The foreign-currency reserves fell again in recent days, after a slight rise, due mainly to increased demand for the US dollar for meeting import-payment obligations, officials said.
It stood at US$34.10 billion as on November 23, declining from $ 34.30 billion on November 17, Bangladesh Bank data made available on Wednesday showed.
In the last five days, the central bank sold $301 million to the banks to facilitate them meeting import payment obligations.
The reserves rose to $ 35.72 billion on November 01, but started falling after a regular bi-monthly payment of over $ 1.30 billion to the Asian Clearing Union (ACU) on November 08.

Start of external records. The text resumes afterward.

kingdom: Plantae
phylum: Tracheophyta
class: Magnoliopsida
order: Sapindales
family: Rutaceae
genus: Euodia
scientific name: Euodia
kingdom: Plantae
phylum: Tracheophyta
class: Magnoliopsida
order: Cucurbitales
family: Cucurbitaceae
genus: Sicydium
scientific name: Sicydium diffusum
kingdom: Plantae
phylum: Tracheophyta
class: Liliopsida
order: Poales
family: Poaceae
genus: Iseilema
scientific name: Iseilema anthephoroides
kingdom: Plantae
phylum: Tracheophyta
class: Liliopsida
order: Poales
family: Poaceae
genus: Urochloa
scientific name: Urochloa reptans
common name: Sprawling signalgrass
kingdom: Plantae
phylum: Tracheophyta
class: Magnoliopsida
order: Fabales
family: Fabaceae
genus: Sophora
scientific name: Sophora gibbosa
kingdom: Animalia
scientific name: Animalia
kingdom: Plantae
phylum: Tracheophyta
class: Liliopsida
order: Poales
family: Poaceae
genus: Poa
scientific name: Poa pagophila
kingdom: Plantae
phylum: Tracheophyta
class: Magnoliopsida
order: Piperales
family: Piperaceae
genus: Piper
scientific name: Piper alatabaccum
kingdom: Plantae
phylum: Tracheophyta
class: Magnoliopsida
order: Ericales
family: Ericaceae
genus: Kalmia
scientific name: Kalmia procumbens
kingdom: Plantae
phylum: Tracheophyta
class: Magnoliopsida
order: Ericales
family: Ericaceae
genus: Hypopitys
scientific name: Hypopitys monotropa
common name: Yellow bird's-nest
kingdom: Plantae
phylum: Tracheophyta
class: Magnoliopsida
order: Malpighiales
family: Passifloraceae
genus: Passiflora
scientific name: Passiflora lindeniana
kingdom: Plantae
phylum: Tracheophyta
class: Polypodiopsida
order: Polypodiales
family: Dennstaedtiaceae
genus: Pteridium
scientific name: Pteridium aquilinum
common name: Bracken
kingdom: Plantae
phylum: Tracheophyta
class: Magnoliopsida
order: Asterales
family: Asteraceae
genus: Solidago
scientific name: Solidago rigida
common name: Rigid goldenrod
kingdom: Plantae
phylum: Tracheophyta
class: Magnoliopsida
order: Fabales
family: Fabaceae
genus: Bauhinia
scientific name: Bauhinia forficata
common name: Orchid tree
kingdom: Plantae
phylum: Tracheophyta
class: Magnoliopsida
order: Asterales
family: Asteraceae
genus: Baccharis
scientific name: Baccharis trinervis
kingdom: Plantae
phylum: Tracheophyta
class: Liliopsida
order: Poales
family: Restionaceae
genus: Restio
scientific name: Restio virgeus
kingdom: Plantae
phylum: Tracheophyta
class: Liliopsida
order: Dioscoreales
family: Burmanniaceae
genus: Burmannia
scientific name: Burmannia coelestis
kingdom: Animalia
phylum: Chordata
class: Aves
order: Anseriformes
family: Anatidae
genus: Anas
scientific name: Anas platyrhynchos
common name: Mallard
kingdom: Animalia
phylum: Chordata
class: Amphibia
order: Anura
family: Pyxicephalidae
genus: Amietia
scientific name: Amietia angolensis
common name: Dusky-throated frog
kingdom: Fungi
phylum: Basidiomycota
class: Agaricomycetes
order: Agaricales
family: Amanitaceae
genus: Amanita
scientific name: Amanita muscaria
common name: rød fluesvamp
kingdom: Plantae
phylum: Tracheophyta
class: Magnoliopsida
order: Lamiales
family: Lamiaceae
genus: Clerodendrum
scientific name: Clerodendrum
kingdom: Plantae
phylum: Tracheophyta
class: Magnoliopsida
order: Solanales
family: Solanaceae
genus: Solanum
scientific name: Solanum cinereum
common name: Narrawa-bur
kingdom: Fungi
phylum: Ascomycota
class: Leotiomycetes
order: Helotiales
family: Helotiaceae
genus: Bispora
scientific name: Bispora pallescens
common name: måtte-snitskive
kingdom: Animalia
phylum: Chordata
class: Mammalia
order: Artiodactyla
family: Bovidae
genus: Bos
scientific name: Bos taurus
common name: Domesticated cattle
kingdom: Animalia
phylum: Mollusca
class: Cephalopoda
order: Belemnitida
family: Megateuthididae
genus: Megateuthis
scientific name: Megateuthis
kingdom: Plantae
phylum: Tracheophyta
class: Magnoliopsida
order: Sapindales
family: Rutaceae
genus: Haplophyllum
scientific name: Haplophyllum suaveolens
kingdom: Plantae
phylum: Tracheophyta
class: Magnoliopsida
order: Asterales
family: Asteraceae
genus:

After that, the reserves moved up slightly again to reach $ 34.30 billion on November 17 from $ 34.25 billion on November 09 because of comparatively lower import payments during the period.
Seeking anonymity, a BB official said the reserves declined by around $ 200 million in the last five days.
He said the banks' demand for the greenback continued to grow to meet their foreign payment obligations, and on the other hand, the earnings from exports and remittance were on the wane.
"These are probably the reasons behind the fall of the forex reserves," the officer said, adding that the BB was planning to raise the exchange rate of US dollar and it would cross Tk 100 from existing Tk 98 by the end of the calendar year.
"It would help protect the reserve a bit as buying dollars from the central bank is still comparatively lower than the interbank rate," he added.
The drop in forex reserves, particularly the greenback, comes as a matter of concern for the economy which is under stress, dragged by higher import payments against lower export earnings and remittance inflows.